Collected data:
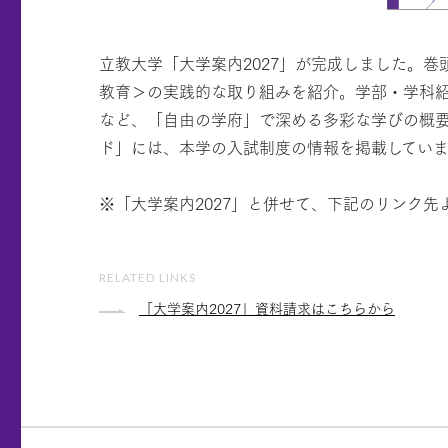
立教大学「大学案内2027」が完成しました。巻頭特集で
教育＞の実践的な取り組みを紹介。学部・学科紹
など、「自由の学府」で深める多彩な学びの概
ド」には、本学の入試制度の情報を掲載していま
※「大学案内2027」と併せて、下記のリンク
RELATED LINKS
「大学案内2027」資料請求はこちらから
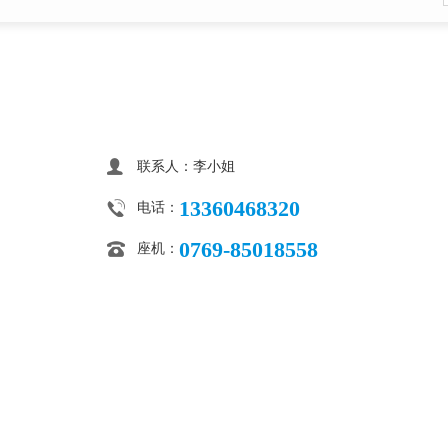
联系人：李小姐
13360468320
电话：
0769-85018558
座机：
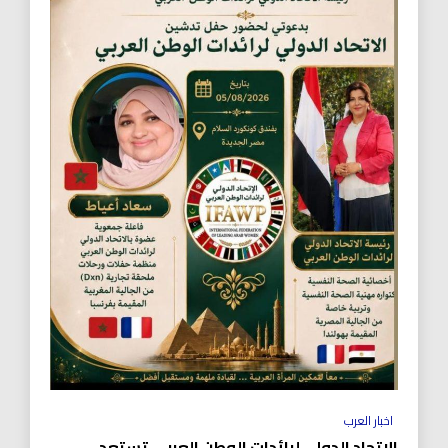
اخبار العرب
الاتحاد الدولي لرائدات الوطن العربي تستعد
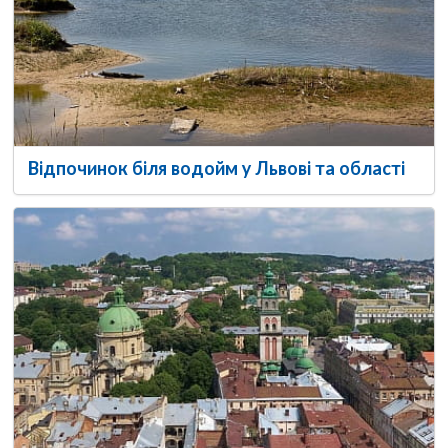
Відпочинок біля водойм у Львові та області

--

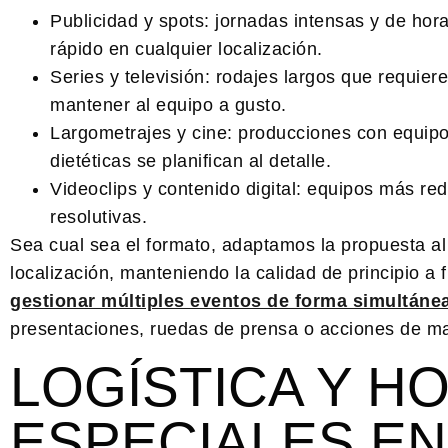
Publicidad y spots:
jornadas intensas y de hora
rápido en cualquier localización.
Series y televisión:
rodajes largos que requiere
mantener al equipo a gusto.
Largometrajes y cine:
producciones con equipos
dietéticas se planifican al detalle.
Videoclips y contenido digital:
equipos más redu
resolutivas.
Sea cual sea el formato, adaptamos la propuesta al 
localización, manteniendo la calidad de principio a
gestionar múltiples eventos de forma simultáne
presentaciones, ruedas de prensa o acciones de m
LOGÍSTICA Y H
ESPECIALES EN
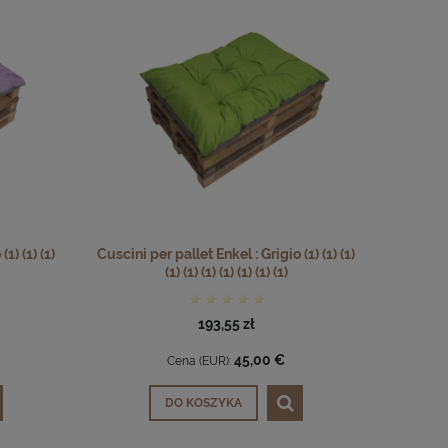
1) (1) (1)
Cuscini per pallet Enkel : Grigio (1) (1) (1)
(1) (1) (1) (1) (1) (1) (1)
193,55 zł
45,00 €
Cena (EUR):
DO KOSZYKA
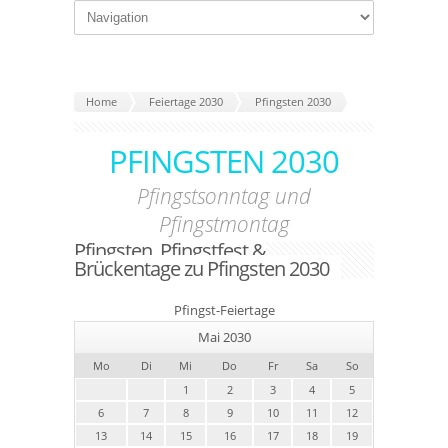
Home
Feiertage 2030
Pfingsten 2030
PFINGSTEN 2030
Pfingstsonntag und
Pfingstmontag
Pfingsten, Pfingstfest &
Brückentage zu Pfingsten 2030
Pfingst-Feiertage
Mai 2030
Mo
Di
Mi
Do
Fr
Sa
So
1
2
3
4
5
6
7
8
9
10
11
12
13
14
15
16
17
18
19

Problem statement:
Lines holding the word "equipos" should be copied from the entries above.

Reply to the exercise:
producciones con equipos
equipos más redu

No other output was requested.